Connectome studies hold that "The Map is The Landscape." Thus, making uploading 
possible. 
When people like Ray Kurzweil were pontificating 25 years ago, it seemed back 
then like computer science would be roaring to The Singularity. Today, much of 
the goodies forecast by Kurz and everyone else seems sluggish, even with LLM's 
and quantum computing and its photonics cousin. Uploading seems as far away to 
me, as ever. 


-----Original Message-----
From: Terren Suydam <[email protected]>
To: [email protected]
Sent: Tue, Mar 14, 2023 11:02 am
Subject: Re: The connectome and uploading



On Tue, Mar 14, 2023 at 8:49 AM John Clark <[email protected]> wrote:

On Tue, Mar 14, 2023 at 7:31 AM Telmo Menezes <[email protected]> wrote:


> My intuition is that if we are going to successfully imitate biology we must 
> model the various neurotransmitters.

That is not my intuition. I see nothing sacred in hormones, I don't see the 
slightest reason why they or any neurotransmitter would be especially difficult 
to simulate through computation, because chemical messengers are not a sign of 
sophisticated design on nature's part, rather it's an example of Evolution's 
bungling. If you need to inhibit a nearby neuron there are better ways of 
sending that signal then launching a GABA molecule like a message in a bottle 
thrown into the sea and waiting ages for it to diffuse to its random target.
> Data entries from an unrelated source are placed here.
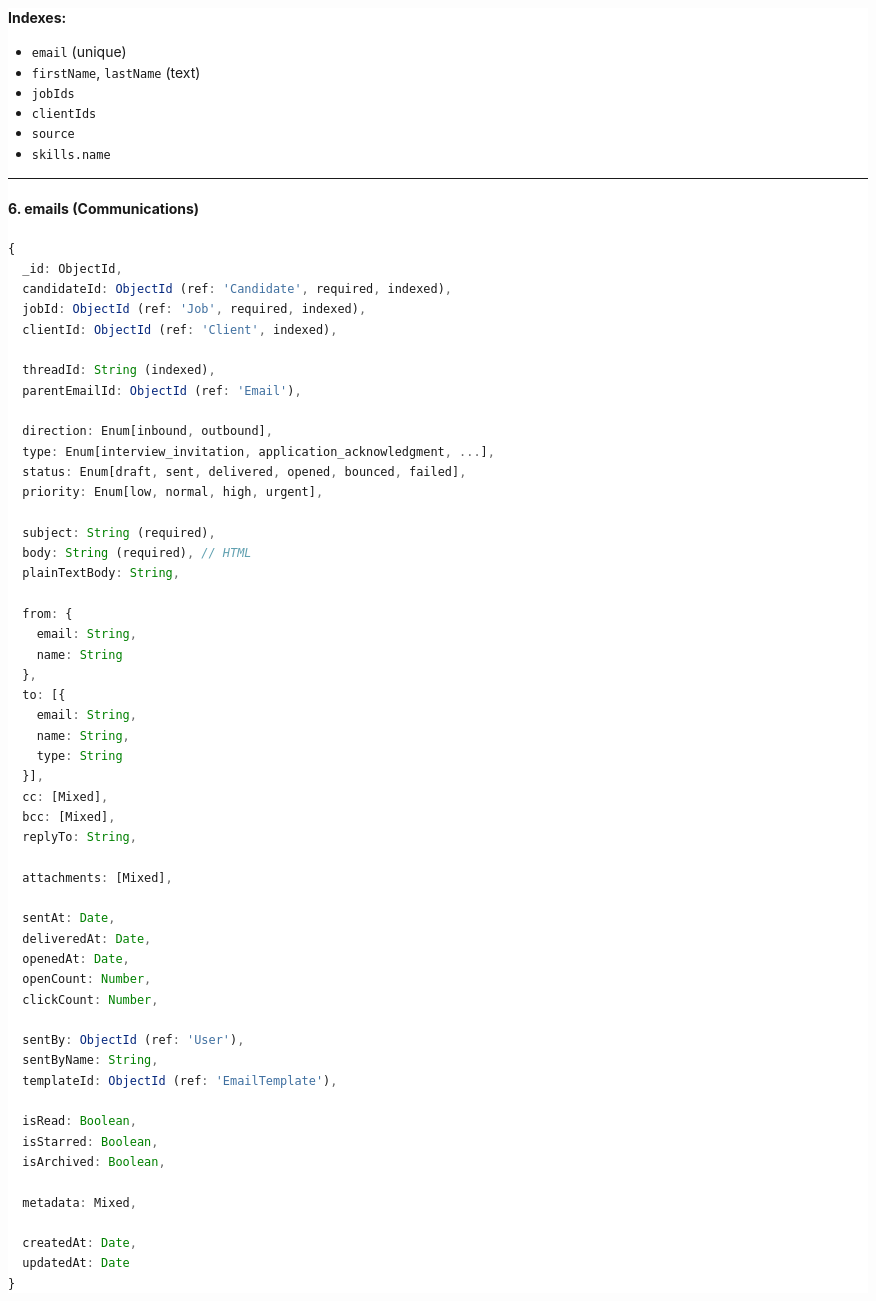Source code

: **Indexes:**
- `email` (unique)
- `firstName`, `lastName` (text)
- `jobIds`
- `clientIds`
- `source`
- `skills.name`

---

#### 6. **emails** (Communications)
```typescript
{
  _id: ObjectId,
  candidateId: ObjectId (ref: 'Candidate', required, indexed),
  jobId: ObjectId (ref: 'Job', required, indexed),
  clientId: ObjectId (ref: 'Client', indexed),
  
  threadId: String (indexed),
  parentEmailId: ObjectId (ref: 'Email'),
  
  direction: Enum[inbound, outbound],
  type: Enum[interview_invitation, application_acknowledgment, ...],
  status: Enum[draft, sent, delivered, opened, bounced, failed],
  priority: Enum[low, normal, high, urgent],
  
  subject: String (required),
  body: String (required), // HTML
  plainTextBody: String,
  
  from: {
    email: String,
    name: String
  },
  to: [{
    email: String,
    name: String,
    type: String
  }],
  cc: [Mixed],
  bcc: [Mixed],
  replyTo: String,
  
  attachments: [Mixed],
  
  sentAt: Date,
  deliveredAt: Date,
  openedAt: Date,
  openCount: Number,
  clickCount: Number,
  
  sentBy: ObjectId (ref: 'User'),
  sentByName: String,
  templateId: ObjectId (ref: 'EmailTemplate'),
  
  isRead: Boolean,
  isStarred: Boolean,
  isArchived: Boolean,
  
  metadata: Mixed,
  
  createdAt: Date,
  updatedAt: Date
}
```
I don't think the point is about the specific neurotransmitters (NTs) used in 
biological brains, but that there are multiple NTs which each activate 
separable circuits in the brain. It's probably adaptive to have multiple NTs, 
to further modularize the brain's functionality. This may be an important part 
of generalized intelligence.
 
I'm not interested in brain chemicals, only in the information they contain, if 
somebody wants  information to get transmitted from one place to another as 
fast and reliablely as possible, nobody would send smoke signals if they had a 
fiber optic cable. The information content in each molecular message must be 
tiny, just a few bits because only about 60 neurotransmitters such as 
acetylcholine, norepinephrine and GABA are known, even if the true number is 
100 times greater (or a million times for that matter) the information content 
of each signal must be tiny. Also, for the long range stuff, exactly which 
neuron receives the signal can not be specified because it relies on a random 
process, diffusion. The fact that it's slow as molasses in February does not 
add to its charm.  

Similarly, NTs that produce effects on different timescales, or in terms of 
more diffuse targets, may provide functionality that a single, fast NT cannot 
achieve. You might call it Evolutionary bungling, but it's not necessarily the 
case that faster is always better.  I sometimes wonder how an AI that could 
process information a million times faster than a human could be capable of 
talking to humans. Imagine having to wait 20 years for a response - 
subjectively, that's how it might feel to a super-fast AI.